Metal tungstates like nickel tungstate (NiWO4) have been gotten much attention, due to their electronic and magnetic features which utilized in pigments, humidity sensors, optical fibers, super capacitors, and photodegradation field [30,31,32,33]. NiWO4, as a p-type low bandgap semiconductor (2.2 eV), can form p–n heterojunction with TO, which may speed up the charge migration and boost the photocatalyst efficiency of TO [34,35,36]. Moreover, as one of the conducting polymers, polyaniline (PA) can be a prime candidate for visible-light photocatalysts, due to easy preparation, narrow band gap, high stability, good electrical conductivity, and reasonable visible-light responsive property [37,38,39]. Then, PA is utilized to develop the electronic conductivity and prevent the recombination of photogenerated charge carriers of TO, which leads to enhance the photocatalytic efficiency.
===
## [Request A]
Can you write out the records word for word, from their first line through the line containing "Meus sonhos e as consequências no", including both?

[Records from a collection]
===
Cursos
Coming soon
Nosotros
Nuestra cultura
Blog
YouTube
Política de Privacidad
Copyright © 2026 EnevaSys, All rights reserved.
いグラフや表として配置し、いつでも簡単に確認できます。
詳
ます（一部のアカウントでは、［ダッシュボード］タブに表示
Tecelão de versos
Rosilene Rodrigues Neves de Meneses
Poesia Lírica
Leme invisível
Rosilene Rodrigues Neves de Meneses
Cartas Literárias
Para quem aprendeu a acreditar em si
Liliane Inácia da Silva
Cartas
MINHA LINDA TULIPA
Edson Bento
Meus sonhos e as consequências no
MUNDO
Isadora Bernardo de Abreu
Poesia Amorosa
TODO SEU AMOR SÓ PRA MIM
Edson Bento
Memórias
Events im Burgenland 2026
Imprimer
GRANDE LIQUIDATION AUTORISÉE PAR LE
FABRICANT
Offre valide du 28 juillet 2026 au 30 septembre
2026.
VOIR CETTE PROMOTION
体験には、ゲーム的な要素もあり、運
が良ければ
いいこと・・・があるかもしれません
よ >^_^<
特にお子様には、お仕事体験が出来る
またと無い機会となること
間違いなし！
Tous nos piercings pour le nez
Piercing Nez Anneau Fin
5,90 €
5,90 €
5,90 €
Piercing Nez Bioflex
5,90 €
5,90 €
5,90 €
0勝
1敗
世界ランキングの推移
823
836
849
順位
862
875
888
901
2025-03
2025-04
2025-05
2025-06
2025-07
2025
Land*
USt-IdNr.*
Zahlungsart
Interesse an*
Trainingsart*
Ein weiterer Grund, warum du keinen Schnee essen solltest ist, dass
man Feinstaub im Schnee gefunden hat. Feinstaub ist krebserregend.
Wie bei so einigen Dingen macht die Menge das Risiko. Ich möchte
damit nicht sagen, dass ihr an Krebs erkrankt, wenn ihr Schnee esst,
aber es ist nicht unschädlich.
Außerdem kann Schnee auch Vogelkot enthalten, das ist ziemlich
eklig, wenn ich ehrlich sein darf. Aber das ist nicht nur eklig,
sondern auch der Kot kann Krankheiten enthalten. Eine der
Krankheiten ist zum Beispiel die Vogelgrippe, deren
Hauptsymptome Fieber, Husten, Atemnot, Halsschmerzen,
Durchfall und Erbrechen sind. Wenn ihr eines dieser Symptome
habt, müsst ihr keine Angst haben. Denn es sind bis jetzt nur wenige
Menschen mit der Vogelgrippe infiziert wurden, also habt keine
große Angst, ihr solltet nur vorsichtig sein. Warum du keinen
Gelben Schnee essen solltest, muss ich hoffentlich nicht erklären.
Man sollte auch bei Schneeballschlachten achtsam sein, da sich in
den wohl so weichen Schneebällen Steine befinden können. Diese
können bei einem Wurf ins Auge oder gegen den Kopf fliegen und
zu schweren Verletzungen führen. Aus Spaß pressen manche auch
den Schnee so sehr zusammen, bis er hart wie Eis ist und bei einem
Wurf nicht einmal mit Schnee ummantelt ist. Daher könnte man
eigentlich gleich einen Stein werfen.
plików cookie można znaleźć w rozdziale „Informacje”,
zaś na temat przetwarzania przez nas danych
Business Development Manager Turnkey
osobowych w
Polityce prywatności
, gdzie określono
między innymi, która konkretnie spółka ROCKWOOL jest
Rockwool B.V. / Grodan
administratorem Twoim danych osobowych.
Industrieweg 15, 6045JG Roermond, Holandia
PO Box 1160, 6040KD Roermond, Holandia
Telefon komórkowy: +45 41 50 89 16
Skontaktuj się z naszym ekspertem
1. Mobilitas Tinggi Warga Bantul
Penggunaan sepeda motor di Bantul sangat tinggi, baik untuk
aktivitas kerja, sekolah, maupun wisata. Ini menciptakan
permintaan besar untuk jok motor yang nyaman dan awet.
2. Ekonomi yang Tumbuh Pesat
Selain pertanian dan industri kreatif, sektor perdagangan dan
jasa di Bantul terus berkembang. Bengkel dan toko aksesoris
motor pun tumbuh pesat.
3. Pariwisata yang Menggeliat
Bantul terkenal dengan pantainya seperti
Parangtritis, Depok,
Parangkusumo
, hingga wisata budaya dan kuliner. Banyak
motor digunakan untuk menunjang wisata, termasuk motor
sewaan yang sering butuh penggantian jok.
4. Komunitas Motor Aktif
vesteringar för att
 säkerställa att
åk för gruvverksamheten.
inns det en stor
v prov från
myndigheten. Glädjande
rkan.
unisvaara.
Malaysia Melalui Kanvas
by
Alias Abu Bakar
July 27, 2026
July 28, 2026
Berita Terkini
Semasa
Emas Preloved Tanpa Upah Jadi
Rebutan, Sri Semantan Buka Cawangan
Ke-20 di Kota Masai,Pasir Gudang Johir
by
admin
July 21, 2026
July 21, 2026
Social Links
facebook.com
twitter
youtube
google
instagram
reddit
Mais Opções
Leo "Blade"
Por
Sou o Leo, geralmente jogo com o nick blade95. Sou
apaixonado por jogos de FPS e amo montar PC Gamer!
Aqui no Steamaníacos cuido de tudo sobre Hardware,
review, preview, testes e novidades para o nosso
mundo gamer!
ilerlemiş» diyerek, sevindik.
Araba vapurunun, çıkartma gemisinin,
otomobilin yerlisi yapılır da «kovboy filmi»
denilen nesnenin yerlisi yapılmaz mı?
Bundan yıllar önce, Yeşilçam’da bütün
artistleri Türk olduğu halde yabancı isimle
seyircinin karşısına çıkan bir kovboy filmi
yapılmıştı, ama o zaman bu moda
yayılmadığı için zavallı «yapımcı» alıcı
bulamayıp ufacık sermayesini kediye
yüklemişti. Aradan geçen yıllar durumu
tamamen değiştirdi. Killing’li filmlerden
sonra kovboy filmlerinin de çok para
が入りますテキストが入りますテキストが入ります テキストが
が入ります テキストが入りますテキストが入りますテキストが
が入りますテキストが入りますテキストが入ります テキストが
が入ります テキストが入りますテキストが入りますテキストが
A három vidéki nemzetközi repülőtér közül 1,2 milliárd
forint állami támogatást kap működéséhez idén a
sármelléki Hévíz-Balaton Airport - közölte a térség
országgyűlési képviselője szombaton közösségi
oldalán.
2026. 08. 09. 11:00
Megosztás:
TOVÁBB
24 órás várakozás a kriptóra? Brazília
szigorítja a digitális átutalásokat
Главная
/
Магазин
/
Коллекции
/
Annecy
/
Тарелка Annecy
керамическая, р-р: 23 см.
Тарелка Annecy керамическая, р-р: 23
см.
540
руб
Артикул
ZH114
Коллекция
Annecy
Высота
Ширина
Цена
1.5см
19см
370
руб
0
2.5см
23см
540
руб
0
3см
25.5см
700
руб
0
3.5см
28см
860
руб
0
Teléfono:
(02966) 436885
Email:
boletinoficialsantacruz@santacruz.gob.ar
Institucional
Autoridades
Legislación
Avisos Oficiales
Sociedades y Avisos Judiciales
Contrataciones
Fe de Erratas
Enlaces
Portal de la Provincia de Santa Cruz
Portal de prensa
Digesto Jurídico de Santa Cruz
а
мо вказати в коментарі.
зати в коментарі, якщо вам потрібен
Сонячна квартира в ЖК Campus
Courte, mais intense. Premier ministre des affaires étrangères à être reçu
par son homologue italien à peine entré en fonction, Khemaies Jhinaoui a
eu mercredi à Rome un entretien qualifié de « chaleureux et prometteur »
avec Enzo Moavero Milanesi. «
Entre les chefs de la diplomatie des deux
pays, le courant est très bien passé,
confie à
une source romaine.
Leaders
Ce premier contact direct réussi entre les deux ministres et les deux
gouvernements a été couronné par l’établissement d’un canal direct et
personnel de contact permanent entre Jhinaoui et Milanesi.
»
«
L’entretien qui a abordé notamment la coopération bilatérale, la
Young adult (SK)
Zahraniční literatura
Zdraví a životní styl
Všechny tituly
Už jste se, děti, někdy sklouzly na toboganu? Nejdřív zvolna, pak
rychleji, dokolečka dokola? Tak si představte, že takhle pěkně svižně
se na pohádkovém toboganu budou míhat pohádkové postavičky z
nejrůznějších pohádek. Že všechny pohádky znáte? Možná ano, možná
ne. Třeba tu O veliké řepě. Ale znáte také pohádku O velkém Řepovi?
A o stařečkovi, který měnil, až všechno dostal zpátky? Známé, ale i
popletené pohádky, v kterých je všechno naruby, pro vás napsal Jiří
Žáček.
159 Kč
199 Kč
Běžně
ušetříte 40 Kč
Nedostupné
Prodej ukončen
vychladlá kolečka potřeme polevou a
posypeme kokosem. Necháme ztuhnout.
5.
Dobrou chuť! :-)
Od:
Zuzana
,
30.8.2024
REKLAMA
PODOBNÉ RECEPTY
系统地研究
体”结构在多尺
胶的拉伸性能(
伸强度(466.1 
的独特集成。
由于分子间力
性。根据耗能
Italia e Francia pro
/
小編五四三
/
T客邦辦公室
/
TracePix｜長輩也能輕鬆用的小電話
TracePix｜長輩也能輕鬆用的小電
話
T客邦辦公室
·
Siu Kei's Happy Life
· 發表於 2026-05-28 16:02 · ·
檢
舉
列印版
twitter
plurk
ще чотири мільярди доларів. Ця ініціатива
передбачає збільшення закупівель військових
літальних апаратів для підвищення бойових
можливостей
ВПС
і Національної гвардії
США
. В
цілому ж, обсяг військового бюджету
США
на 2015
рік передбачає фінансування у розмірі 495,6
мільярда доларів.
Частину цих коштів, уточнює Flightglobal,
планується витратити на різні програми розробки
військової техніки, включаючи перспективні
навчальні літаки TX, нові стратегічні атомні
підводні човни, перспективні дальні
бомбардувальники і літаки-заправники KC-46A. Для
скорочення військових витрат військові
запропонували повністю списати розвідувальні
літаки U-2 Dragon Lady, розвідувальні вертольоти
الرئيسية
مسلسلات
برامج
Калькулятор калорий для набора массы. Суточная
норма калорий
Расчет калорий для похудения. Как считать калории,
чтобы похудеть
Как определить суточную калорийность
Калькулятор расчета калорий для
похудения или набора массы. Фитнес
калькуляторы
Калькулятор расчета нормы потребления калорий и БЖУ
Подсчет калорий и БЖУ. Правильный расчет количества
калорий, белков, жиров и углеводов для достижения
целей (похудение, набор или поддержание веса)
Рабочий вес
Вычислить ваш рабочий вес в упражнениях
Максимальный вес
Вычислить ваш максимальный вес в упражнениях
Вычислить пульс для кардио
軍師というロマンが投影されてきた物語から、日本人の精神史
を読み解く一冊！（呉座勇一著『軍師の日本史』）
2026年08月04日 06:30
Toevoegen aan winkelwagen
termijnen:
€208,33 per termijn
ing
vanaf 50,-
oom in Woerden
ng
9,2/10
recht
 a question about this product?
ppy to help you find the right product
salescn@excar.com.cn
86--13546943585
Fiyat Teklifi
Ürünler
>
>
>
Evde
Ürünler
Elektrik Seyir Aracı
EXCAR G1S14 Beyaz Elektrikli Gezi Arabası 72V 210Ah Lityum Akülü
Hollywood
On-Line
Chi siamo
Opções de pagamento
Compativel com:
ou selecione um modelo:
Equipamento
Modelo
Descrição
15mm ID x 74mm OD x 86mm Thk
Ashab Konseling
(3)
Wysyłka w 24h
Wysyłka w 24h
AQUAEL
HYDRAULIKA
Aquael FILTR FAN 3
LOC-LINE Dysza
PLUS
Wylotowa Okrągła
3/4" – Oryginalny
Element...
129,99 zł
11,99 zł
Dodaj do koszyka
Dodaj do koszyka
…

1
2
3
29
===
## [Request B]
Could you continue the passage on nickel tungstate and polyaniline photocatalysts from where it stops?

## [Output A]
Cursos
Coming soon
Nosotros
Nuestra cultura
Blog
YouTube
Política de Privacidad
Copyright © 2026 EnevaSys, All rights reserved.
いグラフや表として配置し、いつでも簡単に確認できます。
詳
ます（一部のアカウントでは、［ダッシュボード］タブに表示
Tecelão de versos
Rosilene Rodrigues Neves de Meneses
Poesia Lírica
Leme invisível
Rosilene Rodrigues Neves de Meneses
Cartas Literárias
Para quem aprendeu a acreditar em si
Liliane Inácia da Silva
Cartas
MINHA LINDA TULIPA
Edson Bento
Meus sonhos e as consequências no

## [Output B]
In view of the above discussion, we prepared ternary TiO2/NiWO4/PA photocatalysts by a facile method. All the photocatalysts were studied by different instruments. These nanocomposites exhibited excellent activities for reduction of Cr(VI) and removal of fuchsine, methylene (MB), methyl orange (MO), and rhodamine B (RhB). Among the photocatalysts, the TiO2/NiWO4/PA (30%) sample displayed the highest efficiency. Photocatalytic performance of the TiO2/NiWO4/PA (30%) nanocomposite was about 15.5, 9.3, 7.2, and 10.8 times greater than that of the pristine TO and 6.1, 2.3, 2.1, and 3.1 times as large as the TiO2/NiWO4 (30%) photocatalyst in removals of RhB, MB, MO, and fuchsine dyes, respectively. In addition, activity of the TiO2/NiWO4/PA (30%) nanocomposite in photoreduction of Cr(VI) was nearly 8.2- and 4.4-fold as high as the TO and TiO2/NiWO4 (30%) photocatalysts, respectively. The photocurrent and PL tests were applied to prove the efficient charge migration in the ternary photocatalysts. The radical quenching tests revealed that the ·O2− and h+ are the prominent reactive species in the removal of RhB. The stableness experiments of the photocatalyst have also been carried out. At last step, a possible mechanism for the boosted photocatalytic efficiency in the ternary photocatalysts was suggested.
Experimental
Synthesis of photocatalysts
To prepare the TiO2/NiWO4 (30%) (denoted as TON30) photocatalyst, 0.35 g TO (P25) was added in 150 mL water and ultrasonicated for 10 min. Afterward, 0.142 g Ni(NO3)2·6H2O (Loba Chemie) was appended into the TO suspension and stirred for 30 min. Thereafter, an aqueous solution containing 0.215 g Na2WO4·2H2O (Merck) and 20 mL water were appended drop by drop into the above suspension. After refluxing for 120 min, the precipitate was centrifuged, washed, and dried at 60 °C and then calcined at 450 °C for 180 min to attain the TON30 nanocomposite.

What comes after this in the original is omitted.